> **Your goal**
Word for word, restate all of the records.

Material supplied section start

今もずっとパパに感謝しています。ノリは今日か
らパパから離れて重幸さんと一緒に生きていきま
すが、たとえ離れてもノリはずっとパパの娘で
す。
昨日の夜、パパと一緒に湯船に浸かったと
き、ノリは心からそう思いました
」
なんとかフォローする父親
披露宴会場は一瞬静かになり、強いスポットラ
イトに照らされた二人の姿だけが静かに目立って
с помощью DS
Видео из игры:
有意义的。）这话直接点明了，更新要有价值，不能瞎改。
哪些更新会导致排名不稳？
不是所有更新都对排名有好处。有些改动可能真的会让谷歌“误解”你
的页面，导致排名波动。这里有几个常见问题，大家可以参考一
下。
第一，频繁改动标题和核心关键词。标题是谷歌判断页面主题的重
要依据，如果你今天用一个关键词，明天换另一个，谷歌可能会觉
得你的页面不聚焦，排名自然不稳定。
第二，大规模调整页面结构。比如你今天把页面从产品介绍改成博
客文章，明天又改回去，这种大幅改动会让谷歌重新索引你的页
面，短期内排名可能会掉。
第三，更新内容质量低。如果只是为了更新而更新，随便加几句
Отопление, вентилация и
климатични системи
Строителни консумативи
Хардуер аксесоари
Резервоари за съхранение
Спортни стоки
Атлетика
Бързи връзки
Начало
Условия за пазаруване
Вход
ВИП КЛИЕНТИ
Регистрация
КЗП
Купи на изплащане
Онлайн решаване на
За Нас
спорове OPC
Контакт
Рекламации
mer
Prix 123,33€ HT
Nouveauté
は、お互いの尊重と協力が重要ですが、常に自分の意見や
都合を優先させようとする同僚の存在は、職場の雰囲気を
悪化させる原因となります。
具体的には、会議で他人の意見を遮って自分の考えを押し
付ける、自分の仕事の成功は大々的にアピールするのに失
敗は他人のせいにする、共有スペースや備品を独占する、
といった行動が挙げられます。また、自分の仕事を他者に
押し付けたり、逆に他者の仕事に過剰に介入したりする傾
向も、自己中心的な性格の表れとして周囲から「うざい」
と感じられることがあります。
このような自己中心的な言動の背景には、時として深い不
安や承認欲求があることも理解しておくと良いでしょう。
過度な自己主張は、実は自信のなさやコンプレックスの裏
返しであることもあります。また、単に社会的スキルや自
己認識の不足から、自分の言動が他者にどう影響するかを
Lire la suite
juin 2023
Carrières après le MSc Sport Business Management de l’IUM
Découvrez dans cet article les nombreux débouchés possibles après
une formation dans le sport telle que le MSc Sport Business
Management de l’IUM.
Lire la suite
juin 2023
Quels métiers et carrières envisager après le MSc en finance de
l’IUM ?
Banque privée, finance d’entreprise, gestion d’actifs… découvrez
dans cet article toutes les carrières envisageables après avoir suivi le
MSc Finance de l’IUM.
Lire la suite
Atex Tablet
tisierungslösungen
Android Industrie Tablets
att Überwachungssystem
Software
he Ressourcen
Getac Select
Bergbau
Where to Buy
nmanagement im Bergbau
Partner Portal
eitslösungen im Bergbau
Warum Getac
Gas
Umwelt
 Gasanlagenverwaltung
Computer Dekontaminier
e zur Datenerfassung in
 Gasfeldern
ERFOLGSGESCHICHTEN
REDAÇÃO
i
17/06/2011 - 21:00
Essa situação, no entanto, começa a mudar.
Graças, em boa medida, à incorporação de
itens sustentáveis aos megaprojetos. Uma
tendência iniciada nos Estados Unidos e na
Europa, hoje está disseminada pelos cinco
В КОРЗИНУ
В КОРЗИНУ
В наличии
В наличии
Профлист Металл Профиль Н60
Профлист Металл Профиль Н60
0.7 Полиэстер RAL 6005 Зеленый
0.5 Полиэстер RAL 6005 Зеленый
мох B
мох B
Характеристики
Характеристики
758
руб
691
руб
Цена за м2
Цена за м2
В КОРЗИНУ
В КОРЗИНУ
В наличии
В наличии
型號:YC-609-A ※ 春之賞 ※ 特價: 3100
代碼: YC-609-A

Material supplied section end

> **Output**
今もずっとパパに感謝しています。ノリは今日か
らパパから離れて重幸さんと一緒に生きていきま
すが、たとえ離れてもノリはずっとパパの娘で
す。
昨日の夜、パパと一緒に湯船に浸かったと
き、ノリは心からそう思いました
」
なんとかフォローする父親
披露宴会場は一瞬静かになり、強いスポットラ
イトに照らされた二人の姿だけが静かに目立って
с помощью DS
Видео из игры:
有意义的。）这话直接点明了，更新要有价值，不能瞎改。
哪些更新会导致排名不稳？
不是所有更新都对排名有好处。有些改动可能真的会让谷歌“误解”你
的页面，导致排名波动。这里有几个常见问题，大家可以参考一
下。
第一，频繁改动标题和核心关键词。标题是谷歌判断页面主题的重
要依据，如果你今天用一个关键词，明天换另一个，谷歌可能会觉
得你的页面不聚焦，排名自然不稳定。
第二，大规模调整页面结构。比如你今天把页面从产品介绍改成博
客文章，明天又改回去，这种大幅改动会让谷歌重新索引你的页
面，短期内排名可能会掉。
第三，更新内容质量低。如果只是为了更新而更新，随便加几句
Отопление, вентилация и
климатични системи
Строителни консумативи
Хардуер аксесоари
Резервоари за съхранение
Спортни стоки
Атлетика
Бързи връзки
Начало
Условия за пазаруване
Вход
ВИП КЛИЕНТИ
Регистрация
КЗП
Купи на изплащане
Онлайн решаване на
За Нас
спорове OPC
Контакт
Рекламации
mer
Prix 123,33€ HT
Nouveauté
は、お互いの尊重と協力が重要ですが、常に自分の意見や
都合を優先させようとする同僚の存在は、職場の雰囲気を
悪化させる原因となります。
具体的には、会議で他人の意見を遮って自分の考えを押し
付ける、自分の仕事の成功は大々的にアピールするのに失
敗は他人のせいにする、共有スペースや備品を独占する、
といった行動が挙げられます。また、自分の仕事を他者に
押し付けたり、逆に他者の仕事に過剰に介入したりする傾
向も、自己中心的な性格の表れとして周囲から「うざい」
と感じられることがあります。
このような自己中心的な言動の背景には、時として深い不
安や承認欲求があることも理解しておくと良いでしょう。
過度な自己主張は、実は自信のなさやコンプレックスの裏
返しであることもあります。また、単に社会的スキルや自
己認識の不足から、自分の言動が他者にどう影響するかを
Lire la suite
juin 2023
Carrières après le MSc Sport Business Management de l’IUM
Découvrez dans cet article les nombreux débouchés possibles après
une formation dans le sport telle que le MSc Sport Business
Management de l’IUM.
Lire la suite
juin 2023
Quels métiers et carrières envisager après le MSc en finance de
l’IUM ?
Banque privée, finance d’entreprise, gestion d’actifs… découvrez
dans cet article toutes les carrières envisageables après avoir suivi le
MSc Finance de l’IUM.
Lire la suite
Atex Tablet
tisierungslösungen
Android Industrie Tablets
att Überwachungssystem
Software
he Ressourcen
Getac Select
Bergbau
Where to Buy
nmanagement im Bergbau
Partner Portal
eitslösungen im Bergbau
Warum Getac
Gas
Umwelt
 Gasanlagenverwaltung
Computer Dekontaminier
e zur Datenerfassung in
 Gasfeldern
ERFOLGSGESCHICHTEN
REDAÇÃO
i
17/06/2011 - 21:00
Essa situação, no entanto, começa a mudar.
Graças, em boa medida, à incorporação de
itens sustentáveis aos megaprojetos. Uma
tendência iniciada nos Estados Unidos e na
Europa, hoje está disseminada pelos cinco
В КОРЗИНУ
В КОРЗИНУ
В наличии
В наличии
Профлист Металл Профиль Н60
Профлист Металл Профиль Н60
0.7 Полиэстер RAL 6005 Зеленый
0.5 Полиэстер RAL 6005 Зеленый
мох B
мох B
Характеристики
Характеристики
758
руб
691
руб
Цена за м2
Цена за м2
В КОРЗИНУ
В КОРЗИНУ
В наличии
В наличии
型號:YC-609-A ※ 春之賞 ※ 特價: 3100
代碼: YC-609-A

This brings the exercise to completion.